Exercise details: Find every line in the rows below that contains the string "Which", with matching upper and lower case, and copy each of those lines.

Dataset content:

◆ ◆ ◆ ◆ ◆ ◆ ◆

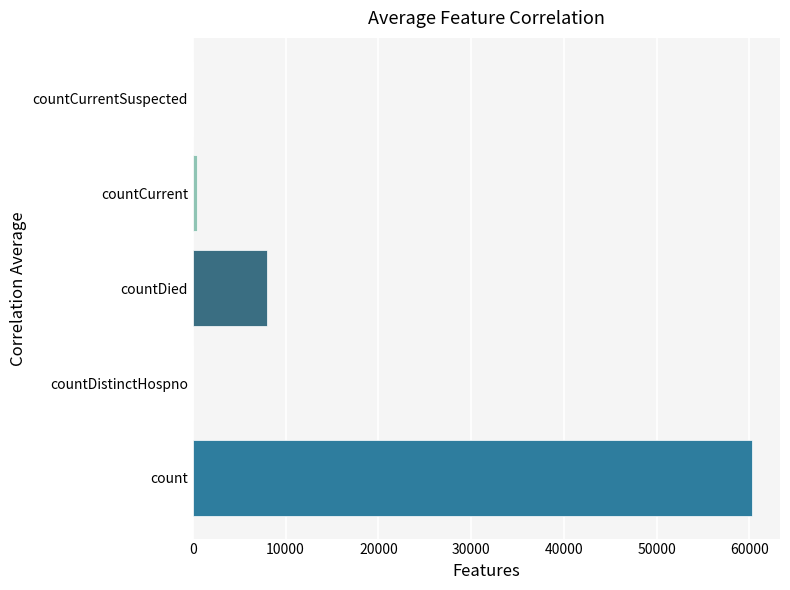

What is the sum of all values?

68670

◆ ◆ ◆ ◆ ◆ ◆ ◆

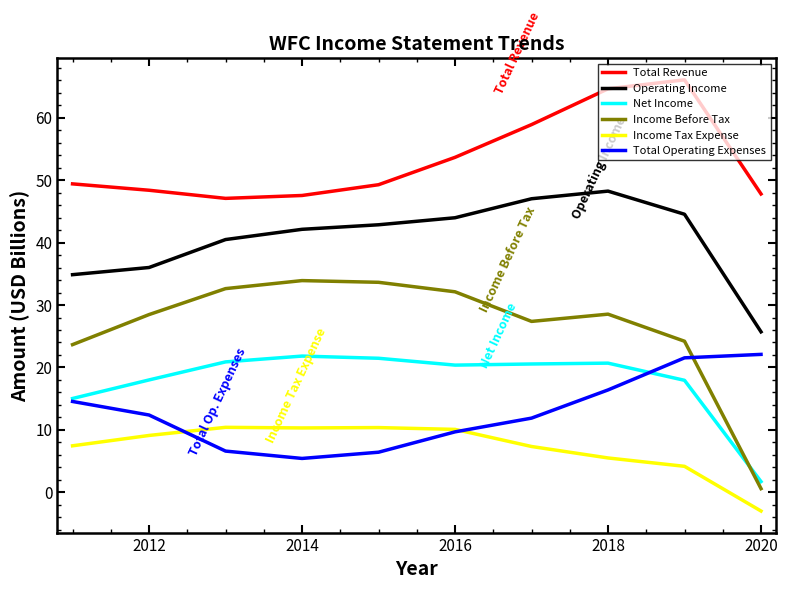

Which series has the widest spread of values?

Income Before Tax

◆ ◆ ◆ ◆ ◆ ◆ ◆

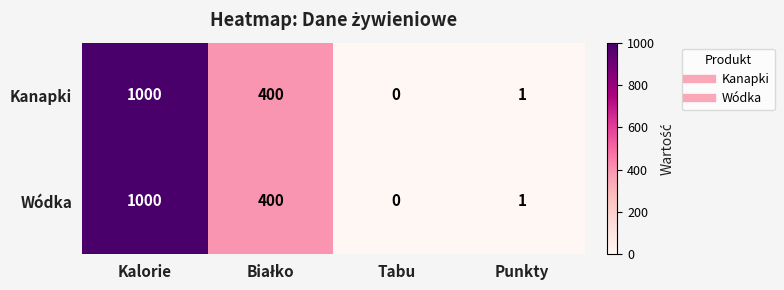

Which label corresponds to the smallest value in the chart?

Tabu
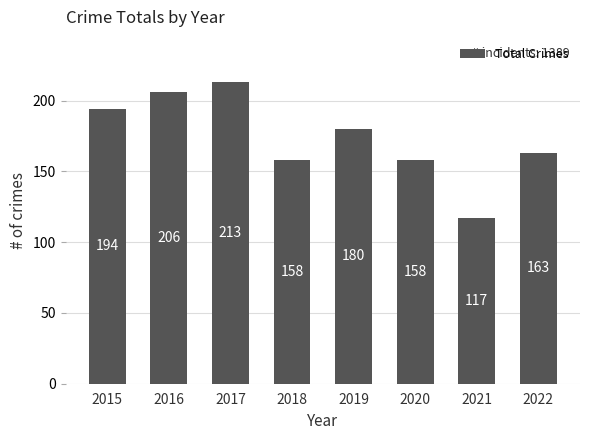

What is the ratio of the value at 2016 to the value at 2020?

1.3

◆ ◆ ◆ ◆ ◆ ◆ ◆

Solution:
Which series has the widest spread of values?
Which label corresponds to the smallest value in the chart?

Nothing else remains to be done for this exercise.